The letter, among hundreds of others, is a thank-you note, from a beneficiary of the Survivor Mitzvah Project, a charity founded by actress and director Zane Buzby that distributes money to impoverished Eastern European survivors of the Holocaust. On Friday, designated Holocaust Remembrance Day, Buzby talked about her life in Hollywood and her new work.

Buzby was born in New York City to Jewish parents who were first-generation Americans. She came to Los Angeles in 1978 as the singer in a rock 'n' roll band and was quickly cast in a role as Jade East, a wild-haired, pill-popping groupie, in "Cheech and Chong's Up in Smoke." Then came a series of comedies, such as "National Lampoon's Class Reunion" and "This Is Spinal Tap." In the 1980s, she took up directing television sitcoms.

Buzby, who is vague about her age, has long, curly auburn hair that flows loosely around her face in a style that isn't too different from the one she wore 30 years ago. She speaks quickly and passionately, constantly leaning forward and gesturing with her hands.

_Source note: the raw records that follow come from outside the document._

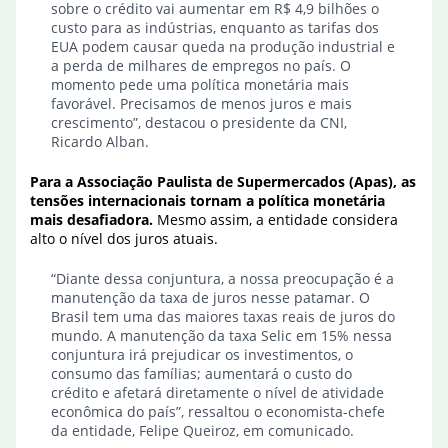
sobre o crédito vai aumentar em R$ 4,9 bilhões o
custo para as indústrias, enquanto as tarifas dos
EUA podem causar queda na produção industrial e
a perda de milhares de empregos no país. O
momento pede uma política monetária mais
favorável. Precisamos de menos juros e mais
crescimento”, destacou o presidente da CNI,
Ricardo Alban.
Para a Associação Paulista de Supermercados (Apas), as
tensões internacionais tornam a política monetária
mais desafiadora.
Mesmo assim, a entidade considera
alto o nível dos juros atuais.
“Diante dessa conjuntura, a nossa preocupação é a
manutenção da taxa de juros nesse patamar. O
Brasil tem uma das maiores taxas reais de juros do
mundo. A manutenção da taxa Selic em 15% nessa
conjuntura irá prejudicar os investimentos, o
consumo das famílias; aumentará o custo do
crédito e afetará diretamente o nível de atividade
econômica do país”, ressaltou o economista-chefe
da entidade, Felipe Queiroz, em comunicado.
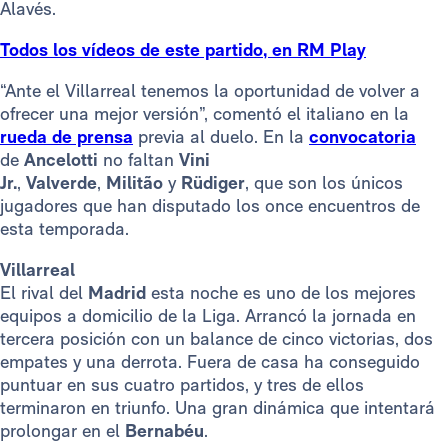
Alavés.
Todos los vídeos de este partido, en RM Play
“Ante el Villarreal tenemos la oportunidad de volver a
ofrecer una mejor versión”, comentó el italiano en la
rueda de prensa
previa al duelo. En la
convocatoria
de
Ancelotti
no faltan
Vini
Jr.
,
Valverde
,
Militão
y
Rüdiger
, que son los únicos
jugadores que han disputado los once encuentros de
esta temporada.
Villarreal
El rival del
Madrid
esta noche es uno de los mejores
equipos a domicilio de la Liga. Arrancó la jornada en
tercera posición con un balance de cinco victorias, dos
empates y una derrota. Fuera de casa ha conseguido
puntuar en sus cuatro partidos, y tres de ellos
terminaron en triunfo. Una gran dinámica que intentará
prolongar en el
Bernabéu
.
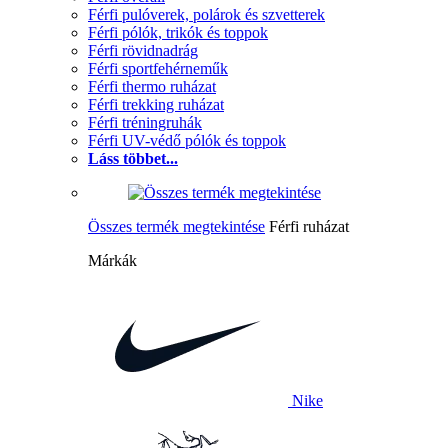
Férfi pulóverek, polárok és szvetterek
Férfi pólók, trikók és toppok
Férfi rövidnadrág
Férfi sportfehérneműk
Férfi thermo ruházat
Férfi trekking ruházat
Férfi tréningruhák
Férfi UV-védő pólók és toppok
Láss többet...
Összes termék megtekintése
Férfi ruházat
Márkák
Nike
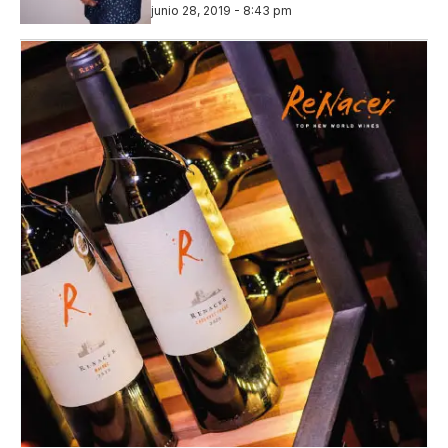
junio 28, 2019 - 8:43 pm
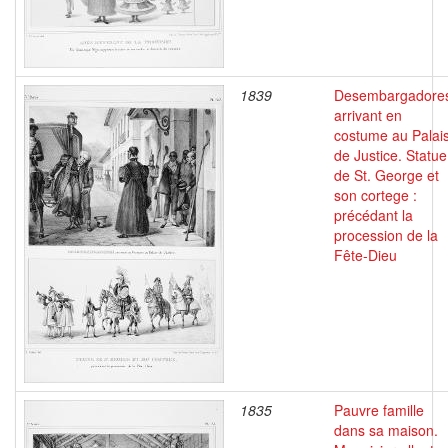
1839
Desembargadore
arrivant en
costume au Palai
de Justice. Statue
de St. George et
son cortege :
précédant la
procession de la
Fête-Dieu
1835
Pauvre famille
dans sa maison.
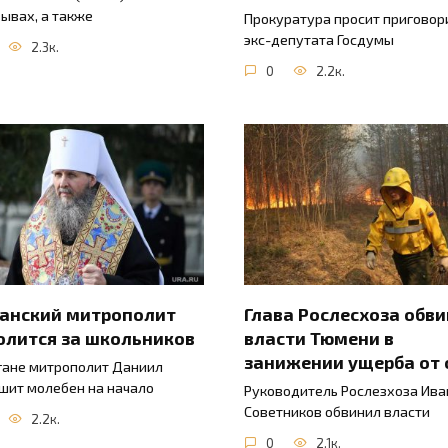
зывах, а также
Прокуратура просит приговор
экс-депутата Госдумы
2.3к.
0
2.2к.
ганский митрополит
Глава Рослесхоза обв
олится за школьников
власти Тюмени в
занижении ущерба от 
гане митрополит Даниил
шит молебен на начало
Руководитель Рослезхоза Ива
Советников обвинил власти
2.2к.
0
2.1к.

The project started seven years ago when Buzby went to Eastern Europe to visit her grandmother's hometown, which she thought was in Lithuania but turned out to be in Belarus.

As she rearranged her plans and waited for a new visa, she met a language professor who gave her a list of eight Holocaust survivors living in Belarus and asked her to visit them.

"They're lonely, they're forgotten," he told her.

At the first home, she found a man digging for potatoes in the field behind his small house. He hoped he could get them all dug up before winter set in.

"That's all they eat," Buzby said. "No nutrition."

Back home, she couldn't stop thinking about winter. "How are they going to make it?" she thought.

Her first gift was simple. She took eight $20 bills, folded each inside some heart-shaped paper and mailed them to the people she'd met.